Thursday 17 October 2013

Inter-Fail

In 1998 someone came up with an interface for external application to use, when plugging into our system here, this interface started at version 1, and later in 2000 version 2 was released... since then there have been eight further revisions, and in 2002 someone - not me - someone mandated that we would only support from version 3 and above...

All work has since carried on adding features but always supporting backwards to version 3.

The trouble now, eleven years after that declaration, we've moved the software on so much that we can't support that backwards retrograde two steps to version 1 and 2... 

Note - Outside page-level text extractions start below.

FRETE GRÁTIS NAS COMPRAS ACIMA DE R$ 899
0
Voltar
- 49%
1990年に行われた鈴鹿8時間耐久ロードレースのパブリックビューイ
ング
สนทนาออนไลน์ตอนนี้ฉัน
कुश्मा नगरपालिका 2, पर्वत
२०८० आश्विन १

This won't be a problem tho.... no not a problem, in 2002 everyone moved to at least using version 3... right...

RIGHT?

Oh shit.

That's right, nearly no-one did, not even our own internal departments, I've been sending mails out since 2005, another chap - Hi Graham - he moved the interface from version 4 to version 5, he sent out mails... The guy - Hi Steve - who moved it from 2 to 3 and 4 he sent out mails.

But here we are fucked, with a dwindling number of plug-ins because idiot developers will always be idiot developers, "It works why change it"... yes, that's a good rule of thumb, but look where its left us here now, look where its left Microsoft browser security!  That attitude simply causes hassle in the long run, for a quite interlude passed.

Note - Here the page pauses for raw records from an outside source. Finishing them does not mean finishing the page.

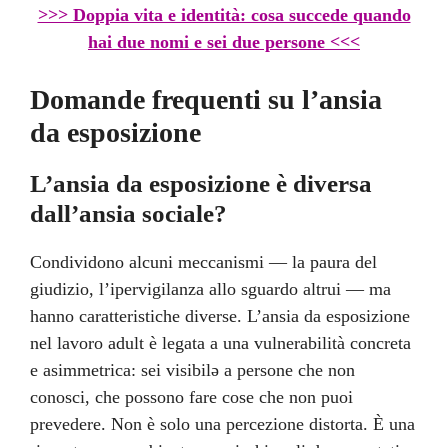
>>> Doppia vita e identità: cosa succede quando
hai due nomi e sei due persone <<<
Domande frequenti
su l’ansia
da esposizione
L’ansia da esposizione è diversa
dall’ansia sociale?
Condividono alcuni meccanismi — la paura del
giudizio, l’ipervigilanza allo sguardo altrui — ma
hanno caratteristiche diverse. L’ansia da esposizione
nel lavoro adult è legata a una vulnerabilità concreta
e asimmetrica: sei visibilə a persone che non
conosci, che possono fare cose che non puoi
prevedere. Non è solo una percezione distorta. È una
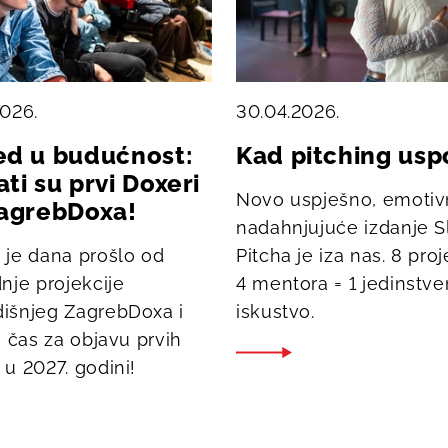
2026.
30.04.2026.
ed u budućnost:
Kad pitching usp
ti su prvi Doxeri
Novo uspješno, emotiv
ZagrebDoxa!
nadahnjujuće izdanje 
 je dana prošlo od
Pitcha je iza nas. 8 proj
nje projekcije
4 mentora = 1 jedinstv
išnjeg ZagrebDoxa i
iskustvo.
e čas za objavu prvih
u 2027. godini!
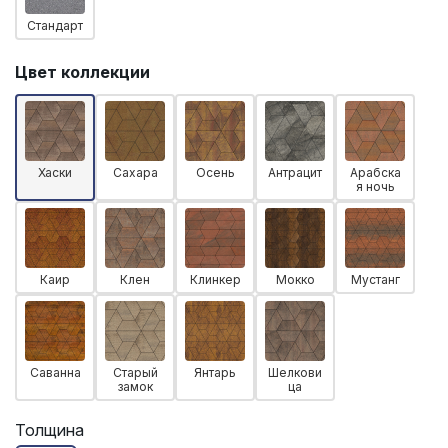
Стандарт
Цвет коллекции
Хаски
Сахара
Осень
Антрацит
Арабска
я ночь
Каир
Клен
Клинкер
Мокко
Мустанг
Саванна
Старый
Янтарь
Шелкови
замок
ца
Толщина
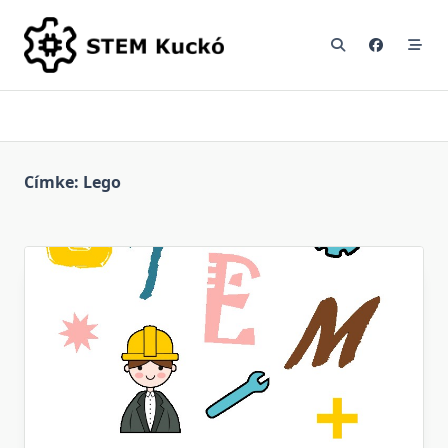
Skip
to
content
Címke:
Lego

Now, as the developers of the interface here, we publish our data and standard out, we define how the externals use our software... yeah... Well I wish the two - yes there were two - managerial level persons whom used to publish these interfaces on had actually tested the software coming back from the externals actually conformed to the documents they were publishing.

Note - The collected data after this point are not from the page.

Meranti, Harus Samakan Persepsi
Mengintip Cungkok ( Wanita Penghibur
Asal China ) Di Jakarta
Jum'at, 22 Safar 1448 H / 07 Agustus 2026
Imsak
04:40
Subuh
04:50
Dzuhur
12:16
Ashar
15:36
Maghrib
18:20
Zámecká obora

Because, to have worked on something in 2005 and in 2013 suddenly be asked to go and look at it is a pain, not least because we retired the operating system it was written on, we no longer even support the processor type (16bit) that the thing was released for and you can't run 16bit code in Windows 7 which we now use to develop code with!

Developers the world over, if there's a new interface, take note and use it, don't just think "oh its backwards compatible" and you managers out there, when your brains tell you to do something - like push a new version as mandatory - actually push it - David & Anita I'm looking in your long lost, no longer working here, directions! grrrr.